■ SUPPLIED PASSAGE ■
Tuesday, October 25, 2011
Sandler, Travis & Rosenberg Trade Report

The Food and Drug Administration has made available on its Web site a new guidance document for industry that provides information on FDA’s authority to order the administrative detention of food for human or animal consumption under the Federal Food, Drug and Cosmetic Act, as amended by the FDA Food Safety Modernization Act. Among other things, this guidance specifies the following.

• FDA may order the detention of any article of food (except food regulated exclusively by the Department of Agriculture) that is found during an inspection, examination or investigation under the FFDCA if the officer or qualified employee has reason to believe that it is adulterated or misbranded.

• FDA may detain an article of food for a reasonable period, not to exceed 20 calendar days, after the detention order is issued, although this period may be extended 10 additional calendar days if required to institute a seizure or injunction action.

• The following information must be included in an administrative detention order: detention order number, hour and date of the order, identification of the detained article of food, detention period, statement that the article of food identified is detained for the period shown, brief and general statement of the reasons for the detention, address and location where the article of food is to be detained and the appropriate storage and transportation conditions, a statement that the article of food is not to be consumed, moved, altered or tampered with in any manner during the detention period (unless the detention order is first modified under 21 CFR 1.381(c)), and the name and title of the authorized FDA representative who approved the detention order.

• Administrative detention orders may, but not do not have to, require that the detained article of food be labeled or marked as detained.

• Transferring an article of food subject to an administrative detention order and/or altering or removing any mark or label that identifies an article of food as administratively detained is prohibited, although there can be exceptions for detained food moved under FDA supervision and control.

• FDA may approve a request for modification of an administrative detention order to allow for the destruction of the article of food or its movement to a secure facility, to maintain or preserve the integrity or quality of the article of food, or for any other purpose that the authorized FDA representative believes is appropriate.

■ DATA PROVIDED ■
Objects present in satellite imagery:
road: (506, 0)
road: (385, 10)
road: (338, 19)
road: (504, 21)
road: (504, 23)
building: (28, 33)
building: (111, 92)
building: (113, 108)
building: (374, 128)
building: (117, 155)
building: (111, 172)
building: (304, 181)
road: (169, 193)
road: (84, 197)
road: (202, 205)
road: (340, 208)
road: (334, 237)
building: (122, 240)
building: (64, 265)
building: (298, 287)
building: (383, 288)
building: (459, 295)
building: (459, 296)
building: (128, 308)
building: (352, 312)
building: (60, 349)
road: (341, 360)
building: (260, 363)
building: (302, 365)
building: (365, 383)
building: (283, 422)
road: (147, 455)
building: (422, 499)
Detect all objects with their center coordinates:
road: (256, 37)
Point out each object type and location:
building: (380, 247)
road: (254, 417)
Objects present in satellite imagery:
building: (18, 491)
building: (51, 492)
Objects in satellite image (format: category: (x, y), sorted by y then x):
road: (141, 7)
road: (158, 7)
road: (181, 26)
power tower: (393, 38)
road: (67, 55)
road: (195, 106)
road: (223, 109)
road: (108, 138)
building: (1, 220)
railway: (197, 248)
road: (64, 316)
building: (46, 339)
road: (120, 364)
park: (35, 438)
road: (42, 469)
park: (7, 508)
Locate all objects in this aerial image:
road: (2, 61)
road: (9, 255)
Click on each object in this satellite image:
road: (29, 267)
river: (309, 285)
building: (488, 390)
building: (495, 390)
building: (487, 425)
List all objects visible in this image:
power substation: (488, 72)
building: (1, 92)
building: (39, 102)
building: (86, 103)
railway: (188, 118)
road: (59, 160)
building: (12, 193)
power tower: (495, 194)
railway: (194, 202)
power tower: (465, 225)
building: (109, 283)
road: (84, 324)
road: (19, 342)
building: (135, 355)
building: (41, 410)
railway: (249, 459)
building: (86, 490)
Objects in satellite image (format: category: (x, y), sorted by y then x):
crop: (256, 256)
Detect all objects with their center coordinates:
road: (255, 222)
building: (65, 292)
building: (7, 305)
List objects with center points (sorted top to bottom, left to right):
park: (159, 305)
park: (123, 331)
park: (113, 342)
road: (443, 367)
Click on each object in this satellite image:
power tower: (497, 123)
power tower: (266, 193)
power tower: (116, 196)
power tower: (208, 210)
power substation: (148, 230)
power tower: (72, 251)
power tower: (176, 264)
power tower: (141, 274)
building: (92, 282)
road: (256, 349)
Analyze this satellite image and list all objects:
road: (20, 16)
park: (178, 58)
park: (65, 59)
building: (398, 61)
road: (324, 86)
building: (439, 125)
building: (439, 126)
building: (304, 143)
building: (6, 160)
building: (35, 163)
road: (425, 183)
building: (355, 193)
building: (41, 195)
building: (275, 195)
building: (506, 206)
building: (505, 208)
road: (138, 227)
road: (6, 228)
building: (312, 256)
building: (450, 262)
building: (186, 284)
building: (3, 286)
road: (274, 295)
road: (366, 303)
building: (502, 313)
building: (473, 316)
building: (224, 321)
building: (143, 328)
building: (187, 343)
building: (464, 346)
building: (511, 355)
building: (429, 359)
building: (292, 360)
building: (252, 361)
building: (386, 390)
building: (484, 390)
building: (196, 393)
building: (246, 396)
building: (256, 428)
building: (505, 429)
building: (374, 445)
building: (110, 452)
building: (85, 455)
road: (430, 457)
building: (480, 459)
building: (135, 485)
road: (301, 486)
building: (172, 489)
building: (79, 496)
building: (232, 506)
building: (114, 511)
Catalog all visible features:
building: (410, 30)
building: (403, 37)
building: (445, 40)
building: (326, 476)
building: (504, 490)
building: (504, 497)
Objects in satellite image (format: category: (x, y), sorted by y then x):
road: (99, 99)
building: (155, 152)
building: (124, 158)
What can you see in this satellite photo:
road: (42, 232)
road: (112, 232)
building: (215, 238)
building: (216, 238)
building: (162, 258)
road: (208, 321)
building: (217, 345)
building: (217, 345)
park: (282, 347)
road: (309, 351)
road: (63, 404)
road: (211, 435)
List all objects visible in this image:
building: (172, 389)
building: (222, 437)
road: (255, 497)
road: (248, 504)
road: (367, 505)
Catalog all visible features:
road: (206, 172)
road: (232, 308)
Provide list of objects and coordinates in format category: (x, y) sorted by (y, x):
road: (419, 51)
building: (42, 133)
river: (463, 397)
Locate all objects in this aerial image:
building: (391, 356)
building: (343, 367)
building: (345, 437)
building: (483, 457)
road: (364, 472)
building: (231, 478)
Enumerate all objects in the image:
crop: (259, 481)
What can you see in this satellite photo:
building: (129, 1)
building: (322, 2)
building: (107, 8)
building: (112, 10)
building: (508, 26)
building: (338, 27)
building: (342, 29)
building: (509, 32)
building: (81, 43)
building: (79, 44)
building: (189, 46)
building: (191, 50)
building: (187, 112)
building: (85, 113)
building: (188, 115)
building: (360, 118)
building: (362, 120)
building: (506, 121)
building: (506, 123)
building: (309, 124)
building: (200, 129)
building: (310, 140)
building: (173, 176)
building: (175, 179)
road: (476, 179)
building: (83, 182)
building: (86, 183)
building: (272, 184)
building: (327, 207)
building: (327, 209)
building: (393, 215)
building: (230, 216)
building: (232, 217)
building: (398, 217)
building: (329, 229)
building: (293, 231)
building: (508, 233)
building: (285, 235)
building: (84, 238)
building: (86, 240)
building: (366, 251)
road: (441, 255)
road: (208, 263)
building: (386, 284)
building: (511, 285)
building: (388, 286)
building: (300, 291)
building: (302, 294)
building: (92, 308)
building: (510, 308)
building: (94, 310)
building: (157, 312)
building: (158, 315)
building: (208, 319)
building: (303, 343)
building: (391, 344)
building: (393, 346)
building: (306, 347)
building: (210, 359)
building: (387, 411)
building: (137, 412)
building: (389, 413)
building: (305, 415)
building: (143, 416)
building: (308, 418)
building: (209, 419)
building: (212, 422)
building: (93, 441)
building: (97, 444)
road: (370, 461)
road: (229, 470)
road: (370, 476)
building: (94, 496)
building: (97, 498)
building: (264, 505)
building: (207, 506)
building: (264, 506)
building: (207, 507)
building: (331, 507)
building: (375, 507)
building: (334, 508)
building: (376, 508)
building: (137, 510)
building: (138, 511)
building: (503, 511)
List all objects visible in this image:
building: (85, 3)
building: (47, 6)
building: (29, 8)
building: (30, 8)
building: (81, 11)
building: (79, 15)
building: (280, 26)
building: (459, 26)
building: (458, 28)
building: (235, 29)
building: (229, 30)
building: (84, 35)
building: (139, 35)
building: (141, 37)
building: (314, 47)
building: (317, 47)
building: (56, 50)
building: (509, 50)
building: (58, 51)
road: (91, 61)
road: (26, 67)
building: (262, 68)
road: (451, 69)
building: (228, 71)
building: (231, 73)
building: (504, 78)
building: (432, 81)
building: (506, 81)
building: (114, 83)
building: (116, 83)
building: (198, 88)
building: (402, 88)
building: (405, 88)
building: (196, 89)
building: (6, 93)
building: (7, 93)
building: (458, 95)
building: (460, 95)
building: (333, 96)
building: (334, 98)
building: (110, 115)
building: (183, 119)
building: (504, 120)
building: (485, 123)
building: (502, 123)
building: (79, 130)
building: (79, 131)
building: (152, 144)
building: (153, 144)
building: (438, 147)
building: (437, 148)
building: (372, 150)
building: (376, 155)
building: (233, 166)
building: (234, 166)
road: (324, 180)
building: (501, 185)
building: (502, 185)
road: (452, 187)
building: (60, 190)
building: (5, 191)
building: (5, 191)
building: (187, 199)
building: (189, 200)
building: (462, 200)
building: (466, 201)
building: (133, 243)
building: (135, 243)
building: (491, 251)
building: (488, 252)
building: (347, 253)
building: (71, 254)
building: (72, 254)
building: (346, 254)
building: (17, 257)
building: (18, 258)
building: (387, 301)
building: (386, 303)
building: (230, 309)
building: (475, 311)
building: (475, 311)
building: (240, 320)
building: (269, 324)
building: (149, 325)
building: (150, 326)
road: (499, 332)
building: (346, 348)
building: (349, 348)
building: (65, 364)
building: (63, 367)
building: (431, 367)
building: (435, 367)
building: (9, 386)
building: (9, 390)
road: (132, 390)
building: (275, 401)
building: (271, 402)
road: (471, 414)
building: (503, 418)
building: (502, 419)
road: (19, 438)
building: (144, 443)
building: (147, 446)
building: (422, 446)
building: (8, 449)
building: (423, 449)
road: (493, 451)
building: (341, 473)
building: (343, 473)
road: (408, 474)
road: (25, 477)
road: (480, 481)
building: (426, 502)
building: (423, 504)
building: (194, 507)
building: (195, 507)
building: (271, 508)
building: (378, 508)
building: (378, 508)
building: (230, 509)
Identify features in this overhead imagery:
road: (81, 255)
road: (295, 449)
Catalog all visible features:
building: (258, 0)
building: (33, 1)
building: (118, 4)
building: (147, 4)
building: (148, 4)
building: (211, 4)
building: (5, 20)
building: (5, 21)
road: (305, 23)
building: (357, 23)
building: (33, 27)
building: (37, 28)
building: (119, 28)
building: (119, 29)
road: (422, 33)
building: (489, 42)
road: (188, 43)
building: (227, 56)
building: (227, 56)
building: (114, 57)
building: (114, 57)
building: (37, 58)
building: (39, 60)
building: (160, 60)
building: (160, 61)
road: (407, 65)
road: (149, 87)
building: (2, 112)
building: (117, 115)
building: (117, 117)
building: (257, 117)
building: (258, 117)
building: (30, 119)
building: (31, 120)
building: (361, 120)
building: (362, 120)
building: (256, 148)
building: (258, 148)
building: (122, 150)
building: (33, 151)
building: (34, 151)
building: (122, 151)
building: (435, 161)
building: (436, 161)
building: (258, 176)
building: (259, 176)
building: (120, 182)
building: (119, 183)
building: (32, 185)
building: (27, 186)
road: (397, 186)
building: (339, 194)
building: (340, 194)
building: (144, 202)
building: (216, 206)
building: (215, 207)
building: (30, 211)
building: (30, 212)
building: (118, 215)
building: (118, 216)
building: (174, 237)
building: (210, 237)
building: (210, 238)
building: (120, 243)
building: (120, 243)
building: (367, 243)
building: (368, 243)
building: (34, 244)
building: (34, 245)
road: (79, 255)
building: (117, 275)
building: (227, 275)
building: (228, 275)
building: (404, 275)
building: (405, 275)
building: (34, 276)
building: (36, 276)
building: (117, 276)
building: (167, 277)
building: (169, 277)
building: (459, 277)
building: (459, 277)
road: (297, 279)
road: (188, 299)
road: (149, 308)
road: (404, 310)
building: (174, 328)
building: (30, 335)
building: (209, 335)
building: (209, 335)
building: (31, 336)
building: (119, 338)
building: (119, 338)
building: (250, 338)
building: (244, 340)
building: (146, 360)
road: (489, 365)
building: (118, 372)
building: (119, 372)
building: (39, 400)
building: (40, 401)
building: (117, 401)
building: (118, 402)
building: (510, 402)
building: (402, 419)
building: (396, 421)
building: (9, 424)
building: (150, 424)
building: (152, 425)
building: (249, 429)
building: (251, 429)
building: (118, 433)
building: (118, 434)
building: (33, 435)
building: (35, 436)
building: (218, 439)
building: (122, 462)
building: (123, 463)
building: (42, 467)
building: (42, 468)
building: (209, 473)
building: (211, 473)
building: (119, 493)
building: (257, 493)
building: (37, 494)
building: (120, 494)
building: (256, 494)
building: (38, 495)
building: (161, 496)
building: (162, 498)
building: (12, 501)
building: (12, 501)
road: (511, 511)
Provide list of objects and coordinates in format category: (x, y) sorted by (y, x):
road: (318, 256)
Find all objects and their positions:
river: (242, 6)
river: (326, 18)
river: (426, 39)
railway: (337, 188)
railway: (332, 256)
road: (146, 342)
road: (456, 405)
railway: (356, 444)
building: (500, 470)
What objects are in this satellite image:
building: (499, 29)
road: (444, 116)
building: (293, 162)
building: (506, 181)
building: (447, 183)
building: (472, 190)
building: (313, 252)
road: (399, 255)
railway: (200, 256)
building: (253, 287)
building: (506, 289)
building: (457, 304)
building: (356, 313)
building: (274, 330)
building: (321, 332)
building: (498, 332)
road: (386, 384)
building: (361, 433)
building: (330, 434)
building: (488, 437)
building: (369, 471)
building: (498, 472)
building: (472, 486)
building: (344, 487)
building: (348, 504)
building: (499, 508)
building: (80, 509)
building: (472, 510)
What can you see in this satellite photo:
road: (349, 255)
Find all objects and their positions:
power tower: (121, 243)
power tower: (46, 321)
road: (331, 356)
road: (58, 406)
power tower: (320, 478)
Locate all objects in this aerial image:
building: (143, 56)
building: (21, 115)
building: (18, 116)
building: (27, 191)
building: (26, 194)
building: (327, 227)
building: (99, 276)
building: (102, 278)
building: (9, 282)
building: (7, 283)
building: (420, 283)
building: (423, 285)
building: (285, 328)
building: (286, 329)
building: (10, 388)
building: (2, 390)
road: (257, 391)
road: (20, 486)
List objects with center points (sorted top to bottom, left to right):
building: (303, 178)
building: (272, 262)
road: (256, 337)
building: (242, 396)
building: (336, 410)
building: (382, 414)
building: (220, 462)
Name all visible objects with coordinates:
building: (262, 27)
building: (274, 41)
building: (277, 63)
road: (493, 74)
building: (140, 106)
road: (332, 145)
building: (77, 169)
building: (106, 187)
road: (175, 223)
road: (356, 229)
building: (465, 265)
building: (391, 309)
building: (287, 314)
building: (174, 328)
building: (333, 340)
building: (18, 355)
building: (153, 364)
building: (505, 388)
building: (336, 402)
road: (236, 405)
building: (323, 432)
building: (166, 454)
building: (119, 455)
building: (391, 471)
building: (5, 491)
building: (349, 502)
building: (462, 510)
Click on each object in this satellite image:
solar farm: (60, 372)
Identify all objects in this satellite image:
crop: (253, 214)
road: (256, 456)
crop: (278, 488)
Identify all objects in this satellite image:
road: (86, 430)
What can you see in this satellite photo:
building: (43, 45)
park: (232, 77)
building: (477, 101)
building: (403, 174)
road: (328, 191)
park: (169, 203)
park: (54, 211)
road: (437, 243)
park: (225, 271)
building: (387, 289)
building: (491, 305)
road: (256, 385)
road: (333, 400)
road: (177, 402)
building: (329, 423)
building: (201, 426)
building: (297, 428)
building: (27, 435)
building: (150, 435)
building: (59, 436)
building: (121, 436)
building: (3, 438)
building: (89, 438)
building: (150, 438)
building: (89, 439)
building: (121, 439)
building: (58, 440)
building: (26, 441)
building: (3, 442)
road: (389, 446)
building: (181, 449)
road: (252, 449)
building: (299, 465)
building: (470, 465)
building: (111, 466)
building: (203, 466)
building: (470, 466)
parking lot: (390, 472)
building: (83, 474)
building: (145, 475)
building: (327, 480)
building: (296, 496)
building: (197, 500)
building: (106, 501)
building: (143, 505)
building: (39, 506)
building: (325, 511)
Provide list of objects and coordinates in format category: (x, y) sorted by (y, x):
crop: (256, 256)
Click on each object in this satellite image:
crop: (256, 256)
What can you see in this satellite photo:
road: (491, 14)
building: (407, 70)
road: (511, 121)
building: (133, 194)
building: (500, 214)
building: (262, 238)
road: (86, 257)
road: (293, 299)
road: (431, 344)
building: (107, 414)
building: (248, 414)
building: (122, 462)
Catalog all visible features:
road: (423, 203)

■ REQUIREMENTS ■
• a. Reproduce the FDA detention guidance report from "The Food and" up to and including "specifies the following.", substituting "website" for "Web site".
• b. Extend the report on FDA administrative detention of food, picking up after its final sentence.

■ ANSWERS FOR THIS EXERCISE ■
• a.
The Food and Drug Administration has made available on its website a new guidance document for industry that provides information on FDA’s authority to order the administrative detention of food for human or animal consumption under the Federal Food, Drug and Cosmetic Act, as amended by the FDA Food Safety Modernization Act. Among other things, this guidance specifies the following.

• b.
• FDA will issue the administrative detention order to the owner, operator or agent in charge of the location where the article of food is being detained. If the owner of the article of food is different from the owner, operator or agent in charge of the place where the article of food is detained, FDA will also provide a copy of the order to the owner if its identity can be readily determined. If FDA issues an administrative detention order for an article of food located within a vehicle or other carrier used to transport the food, it must also provide a copy to the shipper of record and the owner and operator of the vehicle or other carrier if their identities can be readily determined.

• FDA’s authority to administratively detain food is separate and distinct from its authority to refuse admission of imported food. When a food offered for import is detained, FDA provides the importer with a Notice of Detention and Hearing, which gives the importer an opportunity for an informal hearing and a minimum of 10 working days to provide evidence or testimony for the hearing. To appeal an administrative detention order, however, the individual who owns the food should submit a written request to the FDA district director who approved the administrative detention.

• If FDA terminates an administrative detention order or the detention period expires, an authorized FDA representative will issue a termination notice to any person who received the order (or that person’s representative), releasing the article of food. If FDA fails to issue a termination notice and the detention period expires, the order is deemed to be terminated.